The mating system of southern elephant seals is strongly polygynous, and it is the purest form of harem based female defence polygyny. Females gather in groups while on land for parturition and suckling of the pup. This tendency to group determined the evolution of a mating system based on harems: one male holds the control of a group of females having almost exclusive access to oestrus females in the group. All populations of elephant seals studied until now have an harem mating system, but the size of harems, the density of males, and the level of control of the harem holder present a lot of variation. On Sea Lion Island the variation in breeding unit size is very large, and, if a female gives birth before joining an harem, she may be forced to remain isolated, in part due to the scarce mobility of pups, in part because secondary males may try to herd females to keep them away from harems.
An isolated mating couple
On the other side, most harems tend be larger than fifty females, and every season there are at least two harems with more than one hundred females. In these cases, the harem holder needs to be very powerful, and a good "strategist" to keep an efficient control of the harem.

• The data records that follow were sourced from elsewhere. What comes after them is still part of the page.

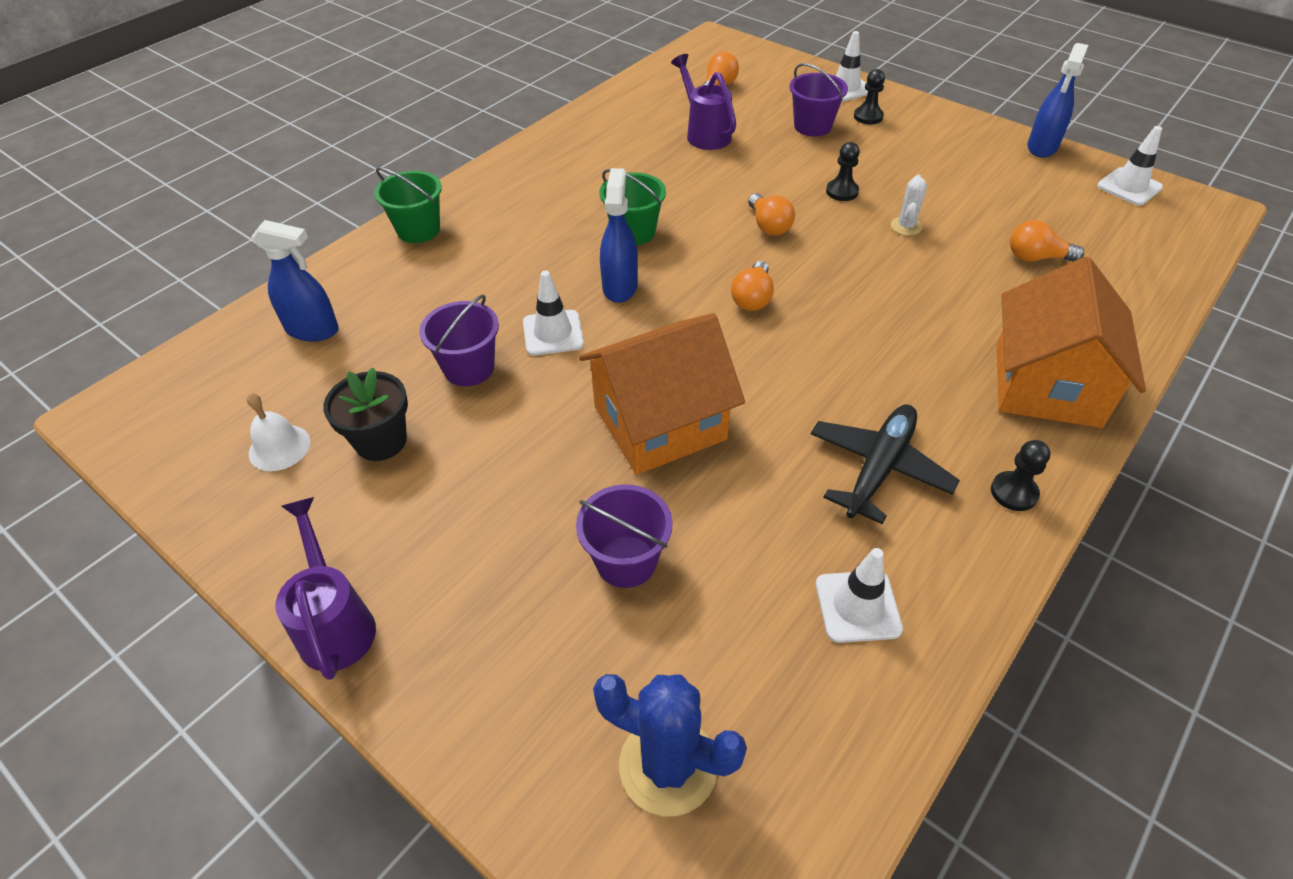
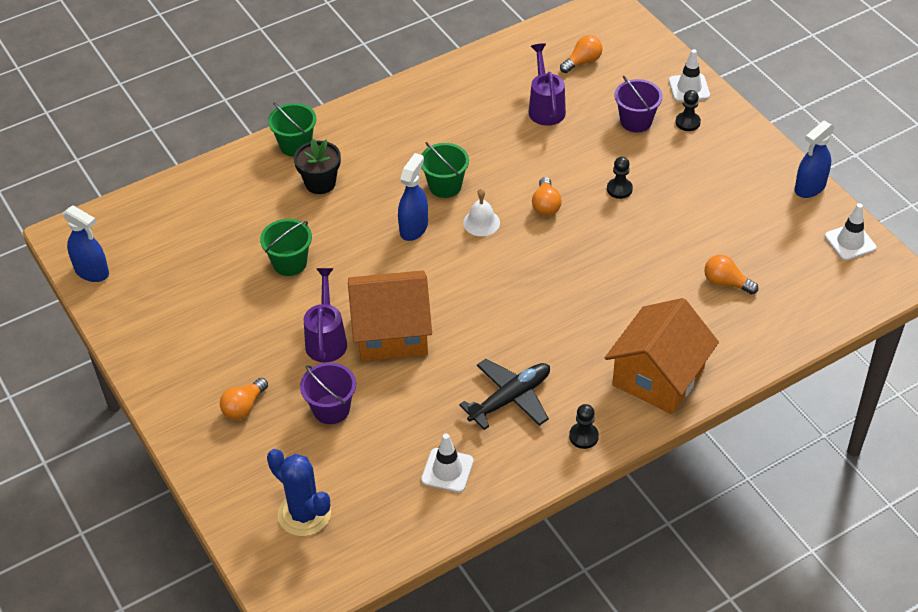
camera: 20 degrees right, 0 degrees up
white bell [247,393,310,471] -> white bell moved to [463,188,500,236]
blue spray bottle [251,220,339,341] -> blue spray bottle moved to [62,205,109,282]
purple watering can [275,497,376,680] -> purple watering can moved to [304,268,347,362]
black flower pot [323,367,408,461] -> black flower pot moved to [294,139,341,194]
purple bucket [419,295,499,386] -> green bucket [260,219,312,276]
white traffic cone [523,271,584,356] -> none
orange light bulb [731,261,774,311] -> orange light bulb moved to [220,378,268,420]
white cactus [891,175,927,236] -> none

A large harem, with more than one hundred females
In most occasions, harem holders are able to effectively monopolize copulations with females as soon as they come into oestrus. On Sea Lion Island, even holder of large harems (> 120 females at peak) are able to maintain almost exclusive mating access, doing more than 95% of all copulations observed in the harem. On the contrary, in some situation holders are less efficient, due to their lower dominance, reduced capability in managing females, or size and shape of the harem, and hence also peripheral males are able to mate with harem females.